**Work to be completed**
Write out every line of the data below exactly as given.

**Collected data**
-*-*-

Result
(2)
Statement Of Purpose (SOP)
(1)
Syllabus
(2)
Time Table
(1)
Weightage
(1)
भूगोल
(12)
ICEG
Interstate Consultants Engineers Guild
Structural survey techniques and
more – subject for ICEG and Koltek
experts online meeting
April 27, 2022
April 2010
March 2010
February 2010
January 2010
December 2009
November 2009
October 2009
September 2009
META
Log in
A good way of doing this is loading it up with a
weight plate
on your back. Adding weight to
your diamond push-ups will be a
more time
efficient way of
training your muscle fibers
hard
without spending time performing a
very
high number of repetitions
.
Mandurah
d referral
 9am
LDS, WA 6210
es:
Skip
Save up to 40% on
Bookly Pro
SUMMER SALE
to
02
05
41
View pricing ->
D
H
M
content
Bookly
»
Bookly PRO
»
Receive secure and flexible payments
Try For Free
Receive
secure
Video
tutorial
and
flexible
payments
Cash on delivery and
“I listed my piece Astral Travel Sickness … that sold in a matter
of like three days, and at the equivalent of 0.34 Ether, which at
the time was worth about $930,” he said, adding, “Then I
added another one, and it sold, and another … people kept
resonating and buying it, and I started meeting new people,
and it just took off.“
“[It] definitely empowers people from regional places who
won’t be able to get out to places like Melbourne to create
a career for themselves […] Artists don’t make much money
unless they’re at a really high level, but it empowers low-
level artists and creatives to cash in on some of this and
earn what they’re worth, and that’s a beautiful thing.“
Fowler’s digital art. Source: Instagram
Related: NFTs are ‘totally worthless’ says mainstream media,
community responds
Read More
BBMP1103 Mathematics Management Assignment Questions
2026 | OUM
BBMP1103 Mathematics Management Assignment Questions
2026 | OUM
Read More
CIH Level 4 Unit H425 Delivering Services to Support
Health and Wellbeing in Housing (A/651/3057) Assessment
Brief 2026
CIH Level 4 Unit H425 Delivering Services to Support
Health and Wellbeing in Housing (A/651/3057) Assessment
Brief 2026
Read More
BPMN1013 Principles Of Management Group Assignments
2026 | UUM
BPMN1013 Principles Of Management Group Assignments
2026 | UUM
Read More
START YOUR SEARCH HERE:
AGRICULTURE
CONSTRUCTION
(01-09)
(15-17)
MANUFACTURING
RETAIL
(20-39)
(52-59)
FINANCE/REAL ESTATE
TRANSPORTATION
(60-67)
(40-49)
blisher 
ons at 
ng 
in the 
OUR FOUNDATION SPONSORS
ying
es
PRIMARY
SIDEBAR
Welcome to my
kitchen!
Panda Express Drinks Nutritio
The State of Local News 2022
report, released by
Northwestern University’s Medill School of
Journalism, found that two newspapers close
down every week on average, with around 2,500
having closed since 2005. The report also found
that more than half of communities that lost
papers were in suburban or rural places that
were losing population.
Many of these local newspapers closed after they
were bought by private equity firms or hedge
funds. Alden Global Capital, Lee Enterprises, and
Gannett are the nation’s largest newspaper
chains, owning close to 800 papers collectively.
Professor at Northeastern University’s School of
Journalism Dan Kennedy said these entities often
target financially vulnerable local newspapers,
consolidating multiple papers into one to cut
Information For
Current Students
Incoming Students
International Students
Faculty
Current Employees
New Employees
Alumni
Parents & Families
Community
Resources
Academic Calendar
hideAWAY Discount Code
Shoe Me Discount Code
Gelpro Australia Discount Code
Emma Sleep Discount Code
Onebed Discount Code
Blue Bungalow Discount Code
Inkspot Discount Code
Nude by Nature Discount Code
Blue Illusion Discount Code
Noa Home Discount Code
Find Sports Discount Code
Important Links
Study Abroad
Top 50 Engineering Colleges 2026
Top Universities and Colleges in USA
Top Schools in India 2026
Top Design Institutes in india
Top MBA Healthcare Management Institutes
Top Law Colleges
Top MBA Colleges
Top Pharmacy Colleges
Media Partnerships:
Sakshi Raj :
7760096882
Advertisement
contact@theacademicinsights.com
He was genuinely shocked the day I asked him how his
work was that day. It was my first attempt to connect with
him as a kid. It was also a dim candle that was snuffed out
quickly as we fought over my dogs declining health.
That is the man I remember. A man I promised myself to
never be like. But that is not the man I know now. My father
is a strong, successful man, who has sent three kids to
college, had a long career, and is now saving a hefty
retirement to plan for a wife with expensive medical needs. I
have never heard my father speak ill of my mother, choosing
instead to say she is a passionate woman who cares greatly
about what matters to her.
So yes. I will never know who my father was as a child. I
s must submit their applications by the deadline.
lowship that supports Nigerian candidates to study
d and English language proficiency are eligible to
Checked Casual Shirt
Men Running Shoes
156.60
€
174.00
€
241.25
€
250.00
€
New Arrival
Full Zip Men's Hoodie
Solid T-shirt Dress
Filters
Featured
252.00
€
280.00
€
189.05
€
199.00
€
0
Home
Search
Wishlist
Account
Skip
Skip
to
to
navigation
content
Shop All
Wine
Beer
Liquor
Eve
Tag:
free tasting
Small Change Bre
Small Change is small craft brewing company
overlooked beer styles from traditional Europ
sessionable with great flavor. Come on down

-*-*-

**Solution below**
Result
(2)
Statement Of Purpose (SOP)
(1)
Syllabus
(2)
Time Table
(1)
Weightage
(1)
भूगोल
(12)
ICEG
Interstate Consultants Engineers Guild
Structural survey techniques and
more – subject for ICEG and Koltek
experts online meeting
April 27, 2022
April 2010
March 2010
February 2010
January 2010
December 2009
November 2009
October 2009
September 2009
META
Log in
A good way of doing this is loading it up with a
weight plate
on your back. Adding weight to
your diamond push-ups will be a
more time
efficient way of
training your muscle fibers
hard
without spending time performing a
very
high number of repetitions
.
Mandurah
d referral
 9am
LDS, WA 6210
es:
Skip
Save up to 40% on
Bookly Pro
SUMMER SALE
to
02
05
41
View pricing ->
D
H
M
content
Bookly
»
Bookly PRO
»
Receive secure and flexible payments
Try For Free
Receive
secure
Video
tutorial
and
flexible
payments
Cash on delivery and
“I listed my piece Astral Travel Sickness … that sold in a matter
of like three days, and at the equivalent of 0.34 Ether, which at
the time was worth about $930,” he said, adding, “Then I
added another one, and it sold, and another … people kept
resonating and buying it, and I started meeting new people,
and it just took off.“
“[It] definitely empowers people from regional places who
won’t be able to get out to places like Melbourne to create
a career for themselves […] Artists don’t make much money
unless they’re at a really high level, but it empowers low-
level artists and creatives to cash in on some of this and
earn what they’re worth, and that’s a beautiful thing.“
Fowler’s digital art. Source: Instagram
Related: NFTs are ‘totally worthless’ says mainstream media,
community responds
Read More
BBMP1103 Mathematics Management Assignment Questions
2026 | OUM
BBMP1103 Mathematics Management Assignment Questions
2026 | OUM
Read More
CIH Level 4 Unit H425 Delivering Services to Support
Health and Wellbeing in Housing (A/651/3057) Assessment
Brief 2026
CIH Level 4 Unit H425 Delivering Services to Support
Health and Wellbeing in Housing (A/651/3057) Assessment
Brief 2026
Read More
BPMN1013 Principles Of Management Group Assignments
2026 | UUM
BPMN1013 Principles Of Management Group Assignments
2026 | UUM
Read More
START YOUR SEARCH HERE:
AGRICULTURE
CONSTRUCTION
(01-09)
(15-17)
MANUFACTURING
RETAIL
(20-39)
(52-59)
FINANCE/REAL ESTATE
TRANSPORTATION
(60-67)
(40-49)
blisher 
ons at 
ng 
in the 
OUR FOUNDATION SPONSORS
ying
es
PRIMARY
SIDEBAR
Welcome to my
kitchen!
Panda Express Drinks Nutritio
The State of Local News 2022
report, released by
Northwestern University’s Medill School of
Journalism, found that two newspapers close
down every week on average, with around 2,500
having closed since 2005. The report also found
that more than half of communities that lost
papers were in suburban or rural places that
were losing population.
Many of these local newspapers closed after they
were bought by private equity firms or hedge
funds. Alden Global Capital, Lee Enterprises, and
Gannett are the nation’s largest newspaper
chains, owning close to 800 papers collectively.
Professor at Northeastern University’s School of
Journalism Dan Kennedy said these entities often
target financially vulnerable local newspapers,
consolidating multiple papers into one to cut
Information For
Current Students
Incoming Students
International Students
Faculty
Current Employees
New Employees
Alumni
Parents & Families
Community
Resources
Academic Calendar
hideAWAY Discount Code
Shoe Me Discount Code
Gelpro Australia Discount Code
Emma Sleep Discount Code
Onebed Discount Code
Blue Bungalow Discount Code
Inkspot Discount Code
Nude by Nature Discount Code
Blue Illusion Discount Code
Noa Home Discount Code
Find Sports Discount Code
Important Links
Study Abroad
Top 50 Engineering Colleges 2026
Top Universities and Colleges in USA
Top Schools in India 2026
Top Design Institutes in india
Top MBA Healthcare Management Institutes
Top Law Colleges
Top MBA Colleges
Top Pharmacy Colleges
Media Partnerships:
Sakshi Raj :
7760096882
Advertisement
contact@theacademicinsights.com
He was genuinely shocked the day I asked him how his
work was that day. It was my first attempt to connect with
him as a kid. It was also a dim candle that was snuffed out
quickly as we fought over my dogs declining health.
That is the man I remember. A man I promised myself to
never be like. But that is not the man I know now. My father
is a strong, successful man, who has sent three kids to
college, had a long career, and is now saving a hefty
retirement to plan for a wife with expensive medical needs. I
have never heard my father speak ill of my mother, choosing
instead to say she is a passionate woman who cares greatly
about what matters to her.
So yes. I will never know who my father was as a child. I
s must submit their applications by the deadline.
lowship that supports Nigerian candidates to study
d and English language proficiency are eligible to
Checked Casual Shirt
Men Running Shoes
156.60
€
174.00
€
241.25
€
250.00
€
New Arrival
Full Zip Men's Hoodie
Solid T-shirt Dress
Filters
Featured
252.00
€
280.00
€
189.05
€
199.00
€
0
Home
Search
Wishlist
Account
Skip
Skip
to
to
navigation
content
Shop All
Wine
Beer
Liquor
Eve
Tag:
free tasting
Small Change Bre
Small Change is small craft brewing company
overlooked beer styles from traditional Europ
sessionable with great flavor. Come on down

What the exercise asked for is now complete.